= John Orville Newton =

American politician (1864–1958)

John Orville Newton (April 5, 1864 – December 29, 1958) was a school principal and state representative in Maine. Newton served as the principal of Kents Hill School for 24 years. He was succeeded by Thomas Wess Watkins.

==Early life==
John Orville Newton was born on April 5, 1864, in Andover, Maine, the son of John Dustin and Eunice Catherine Newton. He attended Kents Hill School when it was known as Maine Wesleyan Seminary and Women's College, graduating in 1888. He later graduated from Wesleyan University in 1893 and from Harvard University Summer School in 1902. While as Wesleyan, Newton was a member of Delta Kappa Epsilon.

==Kent's Hill School==
Upon his graduation from Wesleyan, he returned to Kent's Hill School, working in the science department.

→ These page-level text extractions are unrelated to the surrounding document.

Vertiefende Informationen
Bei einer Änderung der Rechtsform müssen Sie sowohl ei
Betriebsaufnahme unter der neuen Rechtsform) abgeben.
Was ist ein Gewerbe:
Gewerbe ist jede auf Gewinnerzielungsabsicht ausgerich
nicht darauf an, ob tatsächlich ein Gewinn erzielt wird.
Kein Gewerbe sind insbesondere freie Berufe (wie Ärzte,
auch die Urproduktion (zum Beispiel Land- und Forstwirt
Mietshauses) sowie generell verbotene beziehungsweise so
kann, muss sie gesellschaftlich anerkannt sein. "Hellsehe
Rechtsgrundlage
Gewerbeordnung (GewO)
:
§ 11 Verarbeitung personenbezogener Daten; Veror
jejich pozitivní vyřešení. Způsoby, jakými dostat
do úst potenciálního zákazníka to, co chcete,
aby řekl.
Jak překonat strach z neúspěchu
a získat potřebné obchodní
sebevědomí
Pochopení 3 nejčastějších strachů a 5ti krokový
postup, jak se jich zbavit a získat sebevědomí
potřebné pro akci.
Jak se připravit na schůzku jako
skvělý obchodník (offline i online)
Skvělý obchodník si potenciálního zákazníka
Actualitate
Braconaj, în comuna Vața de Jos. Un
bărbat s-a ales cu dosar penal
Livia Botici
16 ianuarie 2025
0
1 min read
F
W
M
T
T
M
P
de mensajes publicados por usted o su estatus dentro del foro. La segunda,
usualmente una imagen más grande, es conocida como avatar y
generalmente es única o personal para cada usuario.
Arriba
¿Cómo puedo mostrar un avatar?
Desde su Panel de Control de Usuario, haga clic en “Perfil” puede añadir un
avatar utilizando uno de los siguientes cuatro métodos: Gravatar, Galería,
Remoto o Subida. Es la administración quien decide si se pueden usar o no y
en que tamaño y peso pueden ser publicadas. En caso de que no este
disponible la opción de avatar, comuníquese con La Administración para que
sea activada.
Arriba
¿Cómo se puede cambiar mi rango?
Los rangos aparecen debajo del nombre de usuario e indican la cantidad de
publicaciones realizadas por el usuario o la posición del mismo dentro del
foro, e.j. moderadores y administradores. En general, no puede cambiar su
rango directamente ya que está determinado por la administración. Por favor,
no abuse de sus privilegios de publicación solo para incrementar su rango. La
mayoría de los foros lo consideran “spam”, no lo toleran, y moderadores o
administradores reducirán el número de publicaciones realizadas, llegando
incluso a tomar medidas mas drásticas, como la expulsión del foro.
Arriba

He would work at Kent's Hill for 46 years, serving for 24 years as principal of the school.

==Political career==
Newton was elected to two separate terms in the Maine House of Representatives. A Republican, Newton was elected to the House in 1935 and in 1937, serving as a member from Readfield. Upon his retirement from Kent's Hill School in 1940, Newton served as chairman of the Old Age Assistance Program and as a consultant for the Commissioner of Health and Welfare. Additionally in 1940, Newton was appointed to complete the term of Kennebec County Sheriff when the previous sheriff died.

==Personal life==
In 1894, Newton married Addie Ola Denning from Poland in Oxford. Newton and Denning had three children: Max, Roland and Robert. Denning died in 1903. Two years following her death, Newton married Adah Louise Munroe of Auburn.

According to State Legislature files, Newton died on December 29, 1958. Other sources suggest Newton died in 1957.